• [Extracted text]:
•••••
Part III: The Stroke
- Slow, even strokes are key. Don’t rush – especially if you’re using a straight razor.
- Angle the razor at about 30 degrees for the best shave. (This is especially crucial for those using a straight razor, but still helpful for shaving with modern razors.)
- Apply minimal pressure. Let the blade do the work for you.
- Pull the skin taut. Once again, doing so creates the closest and smoothest shave. Say you’re shaving the right side of your face first – reach your left hand over your head and position your fingers at the cheekbones and pull the skin upwards gently. Continue shifting the left hand downwards until you finish shaving the right side. Repeat on the left side and on the neck.
- Try shaving in the direction of hair growth. Yes, shaving against the grain offers a closer, cleaner shave, but keep in mind that doing so exacerbates the likelihood of razor irritation. Shaving with the grain helps minimize, if not prevent, ingrown hairs as well as razor bumps and burns.
- That said, try multiple passes. Shave with the grain of the beard, then take the time to wash your face and re-lather with shaving cream. Then, shave across the grain for an even closer shave.
Part IV: Post-Shave Care
- Cleanse well. Be sure to rinse all shaving cream as any residue will dry out and irritate the skin.
- Tone the skin. A gentle toner with Witch Hazel or Seaweed Extracts serves to soothe, disinfect and further cleanse the skin post-shave.
- Moisturize, moisturize, moisturize! Start with a serum to help maximize moisture retention and then apply your moisturizer and/or aftershave of choice. Restoring the skin’s natural moisture and protective barrier is key in keeping your complexion healthy.
•••••
• [Stored rows]:

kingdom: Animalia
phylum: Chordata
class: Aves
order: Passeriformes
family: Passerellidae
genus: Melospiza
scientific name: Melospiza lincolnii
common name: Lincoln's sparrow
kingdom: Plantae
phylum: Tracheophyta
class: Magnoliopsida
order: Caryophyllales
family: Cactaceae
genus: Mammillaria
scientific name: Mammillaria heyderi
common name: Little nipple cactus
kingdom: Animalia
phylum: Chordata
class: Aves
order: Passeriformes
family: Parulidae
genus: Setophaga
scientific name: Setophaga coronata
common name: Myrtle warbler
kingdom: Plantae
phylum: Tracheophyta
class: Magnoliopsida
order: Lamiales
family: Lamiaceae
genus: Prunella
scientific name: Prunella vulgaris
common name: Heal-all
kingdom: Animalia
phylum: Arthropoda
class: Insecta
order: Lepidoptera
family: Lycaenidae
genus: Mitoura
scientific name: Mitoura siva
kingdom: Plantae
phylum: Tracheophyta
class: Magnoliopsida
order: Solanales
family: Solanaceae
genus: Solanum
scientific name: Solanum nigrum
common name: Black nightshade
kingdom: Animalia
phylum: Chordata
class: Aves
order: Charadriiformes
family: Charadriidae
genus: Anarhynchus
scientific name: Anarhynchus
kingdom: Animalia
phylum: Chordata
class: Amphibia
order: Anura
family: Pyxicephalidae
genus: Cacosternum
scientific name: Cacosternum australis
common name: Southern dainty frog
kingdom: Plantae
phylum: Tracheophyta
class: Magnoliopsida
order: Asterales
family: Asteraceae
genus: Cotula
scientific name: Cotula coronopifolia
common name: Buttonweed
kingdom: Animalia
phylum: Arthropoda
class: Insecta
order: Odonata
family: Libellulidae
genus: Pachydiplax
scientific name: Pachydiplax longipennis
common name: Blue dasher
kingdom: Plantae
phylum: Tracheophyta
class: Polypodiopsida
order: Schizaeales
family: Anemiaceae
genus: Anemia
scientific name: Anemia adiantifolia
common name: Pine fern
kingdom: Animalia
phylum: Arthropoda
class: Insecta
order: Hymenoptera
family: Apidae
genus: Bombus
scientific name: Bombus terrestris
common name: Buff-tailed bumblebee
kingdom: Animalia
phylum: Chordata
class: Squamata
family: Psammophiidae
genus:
•••••
• [What you will do]:
A. Answer these questions from the shaving text:
(i) At about what angle should the razor be held?
(ii) Which two ingredients does it name for a gentle toner?
(iii) What should be done between the pass with the grain and the pass across the grain?
B. Quote the shaving text from "- Moisturize, moisturize, moisturize!" up to and including "your complexion healthy.".

• [Solutions]:
A.
(i) About 30 degrees.
(ii) Witch Hazel or Seaweed Extracts.
(iii) Wash the face and re-lather with shaving cream.

B.
- Moisturize, moisturize, moisturize! Start with a serum to help maximize moisture retention and then apply your moisturizer and/or aftershave of choice. Restoring the skin’s natural moisture and protective barrier is key in keeping your complexion healthy.